第2番「物思いに沈む人」 / "Il pensieroso"
同じくルネサンスの三大巨匠の一人、彫刻家ミケランジェロによって刻まれたフィレンツェにあるロレンツォ・デ・メディチの墓の彫像よりインスピレーションを受けている。(彫像はミケランジェロの擁護者であったロレンツォ・デ・メディチ、ジュリアーノ・デ・メディチの二人を表す。その二人を対照的に扱い、内省的なロレンツォの坐像の下には「朝」「夕」、外交的なジュリアーノには「昼」「夜」の裸体像が置かれている。)
第1番の明るさから一転、重々しく静寂さを帯びた曲調であり、同音反復によってそれが一層強調されている。なお、1866年に "三つの葬送頌歌" 第二曲 [夜] に拡大編曲されたことからも示されるように、本作品は「死」と関連づけられている。
第3番「サルヴァトール・ローザのカンツォネッタ」 / "Canzonetta del Salvator Rosa"
本作品のみ、約十年後に作曲された。カンツォネッタとは16世紀後半に流行した、軽い気分の小歌曲のことであり、第2番と打って変わって、非常に明るい曲である。題にあるサルヴァトール・ローザは17世紀のイタリアの画家、彫刻家、詩人。カンツォネッタの歌詞は「私のいる場所は変わるが、情熱は変わらない」という内容であるが、リストが載せた詩は実はボノンチーニによるもの。この歌詞の旋律は曲中様々な声部に現れる。

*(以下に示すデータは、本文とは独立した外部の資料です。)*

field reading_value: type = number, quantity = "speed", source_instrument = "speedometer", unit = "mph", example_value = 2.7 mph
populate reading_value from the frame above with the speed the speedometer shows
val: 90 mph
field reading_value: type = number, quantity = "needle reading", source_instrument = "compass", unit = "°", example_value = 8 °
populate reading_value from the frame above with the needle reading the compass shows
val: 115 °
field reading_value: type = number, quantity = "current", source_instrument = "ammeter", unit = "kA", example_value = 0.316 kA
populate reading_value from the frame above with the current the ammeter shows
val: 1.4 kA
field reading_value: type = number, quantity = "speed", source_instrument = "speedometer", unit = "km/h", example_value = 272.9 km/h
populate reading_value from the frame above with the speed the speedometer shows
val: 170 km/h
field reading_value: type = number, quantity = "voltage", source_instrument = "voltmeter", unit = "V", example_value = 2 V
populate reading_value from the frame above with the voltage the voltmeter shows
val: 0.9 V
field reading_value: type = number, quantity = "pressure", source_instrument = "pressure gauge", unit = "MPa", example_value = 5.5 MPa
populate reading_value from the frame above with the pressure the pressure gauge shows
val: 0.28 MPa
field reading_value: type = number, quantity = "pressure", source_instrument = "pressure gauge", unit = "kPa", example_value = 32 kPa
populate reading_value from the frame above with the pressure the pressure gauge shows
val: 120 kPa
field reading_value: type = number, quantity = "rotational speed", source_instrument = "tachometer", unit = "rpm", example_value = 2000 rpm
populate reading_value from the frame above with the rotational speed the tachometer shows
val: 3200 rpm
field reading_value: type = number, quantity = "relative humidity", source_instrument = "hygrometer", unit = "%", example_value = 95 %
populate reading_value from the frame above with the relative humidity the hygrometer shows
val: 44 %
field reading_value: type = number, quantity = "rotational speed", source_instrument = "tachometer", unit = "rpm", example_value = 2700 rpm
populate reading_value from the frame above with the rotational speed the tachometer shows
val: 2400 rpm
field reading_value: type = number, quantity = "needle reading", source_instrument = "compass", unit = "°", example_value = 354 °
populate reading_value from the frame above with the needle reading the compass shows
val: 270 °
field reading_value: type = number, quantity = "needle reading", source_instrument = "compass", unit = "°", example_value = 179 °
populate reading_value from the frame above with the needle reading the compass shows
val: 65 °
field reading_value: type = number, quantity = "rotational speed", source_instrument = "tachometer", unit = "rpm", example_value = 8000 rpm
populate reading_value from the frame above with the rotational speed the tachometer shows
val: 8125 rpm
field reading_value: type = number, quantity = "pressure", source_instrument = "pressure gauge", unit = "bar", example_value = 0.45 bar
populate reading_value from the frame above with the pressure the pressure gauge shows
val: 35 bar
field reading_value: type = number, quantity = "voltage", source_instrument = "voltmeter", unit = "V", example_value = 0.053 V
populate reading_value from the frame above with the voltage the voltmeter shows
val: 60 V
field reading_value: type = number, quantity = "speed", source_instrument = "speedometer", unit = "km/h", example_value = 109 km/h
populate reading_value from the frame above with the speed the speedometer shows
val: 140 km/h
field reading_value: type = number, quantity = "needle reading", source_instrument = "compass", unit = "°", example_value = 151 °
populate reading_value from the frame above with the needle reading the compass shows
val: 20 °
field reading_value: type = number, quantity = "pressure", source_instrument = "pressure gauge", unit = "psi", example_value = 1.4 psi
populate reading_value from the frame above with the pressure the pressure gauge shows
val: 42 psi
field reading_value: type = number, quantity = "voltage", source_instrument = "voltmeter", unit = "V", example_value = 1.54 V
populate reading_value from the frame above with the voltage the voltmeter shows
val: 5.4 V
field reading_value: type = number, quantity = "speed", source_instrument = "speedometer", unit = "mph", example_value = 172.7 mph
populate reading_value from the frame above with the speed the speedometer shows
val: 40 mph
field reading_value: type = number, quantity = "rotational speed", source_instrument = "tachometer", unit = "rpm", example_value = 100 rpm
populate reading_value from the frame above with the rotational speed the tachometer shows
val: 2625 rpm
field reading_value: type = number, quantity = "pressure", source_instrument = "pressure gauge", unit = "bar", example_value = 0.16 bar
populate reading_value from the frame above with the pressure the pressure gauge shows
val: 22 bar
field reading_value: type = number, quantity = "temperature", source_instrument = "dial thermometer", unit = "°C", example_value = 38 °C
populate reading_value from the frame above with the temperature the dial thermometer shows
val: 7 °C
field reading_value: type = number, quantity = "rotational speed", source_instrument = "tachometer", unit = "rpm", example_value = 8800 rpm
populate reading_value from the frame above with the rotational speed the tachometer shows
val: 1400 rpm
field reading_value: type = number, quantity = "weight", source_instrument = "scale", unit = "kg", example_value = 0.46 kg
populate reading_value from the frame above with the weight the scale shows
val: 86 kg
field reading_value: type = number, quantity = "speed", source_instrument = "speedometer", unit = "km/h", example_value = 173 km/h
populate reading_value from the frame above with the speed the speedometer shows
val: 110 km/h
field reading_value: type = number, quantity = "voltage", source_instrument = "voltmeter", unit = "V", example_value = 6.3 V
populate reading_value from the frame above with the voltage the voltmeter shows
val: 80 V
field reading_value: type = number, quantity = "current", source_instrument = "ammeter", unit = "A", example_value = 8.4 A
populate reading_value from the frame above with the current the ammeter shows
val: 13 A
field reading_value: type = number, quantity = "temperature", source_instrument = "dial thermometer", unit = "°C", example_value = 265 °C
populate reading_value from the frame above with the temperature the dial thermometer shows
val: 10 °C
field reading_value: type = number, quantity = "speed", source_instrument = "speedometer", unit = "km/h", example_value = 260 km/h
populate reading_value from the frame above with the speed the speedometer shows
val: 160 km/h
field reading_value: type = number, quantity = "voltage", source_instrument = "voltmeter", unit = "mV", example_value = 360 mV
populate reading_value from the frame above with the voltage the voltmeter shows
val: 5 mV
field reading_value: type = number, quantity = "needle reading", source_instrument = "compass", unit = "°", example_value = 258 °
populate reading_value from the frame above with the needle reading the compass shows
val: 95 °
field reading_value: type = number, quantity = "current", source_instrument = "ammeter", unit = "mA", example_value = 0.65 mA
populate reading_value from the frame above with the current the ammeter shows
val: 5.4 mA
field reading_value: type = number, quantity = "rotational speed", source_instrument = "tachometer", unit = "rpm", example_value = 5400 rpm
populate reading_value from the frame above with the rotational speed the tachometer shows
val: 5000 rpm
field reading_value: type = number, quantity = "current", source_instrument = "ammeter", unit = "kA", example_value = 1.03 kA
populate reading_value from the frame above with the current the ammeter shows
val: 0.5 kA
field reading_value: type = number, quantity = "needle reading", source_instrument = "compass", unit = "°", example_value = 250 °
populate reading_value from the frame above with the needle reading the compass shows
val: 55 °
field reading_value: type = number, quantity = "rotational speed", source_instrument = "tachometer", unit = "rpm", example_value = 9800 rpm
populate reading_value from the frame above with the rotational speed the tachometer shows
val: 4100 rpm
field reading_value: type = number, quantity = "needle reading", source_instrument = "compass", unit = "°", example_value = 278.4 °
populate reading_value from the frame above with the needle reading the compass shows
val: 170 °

第4番「ペトラルカのソネット 第47番」 / "Sonetto 47 del Petrarca"
第5番「ペトラルカのソネット 第104番」 / "Sonetto 104 del Petrarca"
第6番「ペトラルカのソネット 第123番」 / "Sonetto 123 del Petrarca"
第4番から第6番は、イタリア・ルネサンスを代表する叙情詩人、フランチェスコ・ペトラルカ(1304-74)の代表作である『カンツォニエーレ』より。『カンツォニエーレ』はペトラルカがラウラへの愛を歌ったもの。また、ソネットとはイタリアで生まれた14行の定型詩を言い、「小さな歌」を意味しており、ペトラルカとダンテによって完成された。リストは第47番、第104番、第123番を採り上げて作曲した。
ほぼ同時期に歌曲(S.270)としても作曲されており(同一の旋律を持つ)、両方とも1846年に出版された。現在知られているのはその改訂版である。
第4番「ペトラルカのソネット 第47番」の詩の大意は恋にとらわれた心情を歌ったもの。その内容を受け、甘美な雰囲気を持つ美しい曲となっている。
第5番「ペトラルカのソネット 第104番」の詩は恋に落ちた喜びと苦しみの二面を歌うもの。先の曲よりドラマティックであり、単独で演奏される機会も多い。
第6番「ペトラルカのソネット 第123番」の詩は、地上で天使の姿を見たというくだりから始まり、恋の甘美さを歌ったもの。穏やかで優美な曲調は、続く「ダンテを読んで-ソナタ風幻想曲」の激しさと対照的である。
第7番 「ダンテを読んで-ソナタ風幻想曲」 / "Apres une lecture du Dance-Fantasia quasi sonata"
この曲集の最後を飾る第7番は、先の6曲に比べてはるかに規模の大きい作品である。圧倒的な迫力が魅力で、演奏会で取り上げられることも非常に多い名曲の一つ。題にあるように、ダンテ(1265-1321)の叙事詩『神曲』を読み、そこからインスピレーションを得て創作された。当初は二部構成《神曲への序説》の曲名で二部構成の作品で、1839年には演奏したという記録もある。何度かの改訂を経て、1849年に完成した。
ダンテの『神曲』は、「地獄篇」「煉獄篇」「天国篇」の三部から構成されている。本曲の冒頭では地獄の世界への幕開けのように、中世の多声音楽より「音楽の悪魔」と呼ばれる増4度音程の下行が、繰り返しあらわれる。増4度は1オクターヴをちょうど二等分することから忌み嫌われてきたが、リストだけでなく多くの作曲家が、悪魔や死など不吉なものを象徴する手段として用いている。激しい苦悩や葛藤の合間に美しく穏やかな旋律が聞こえてくる。最後は輝かしく締めくくられる。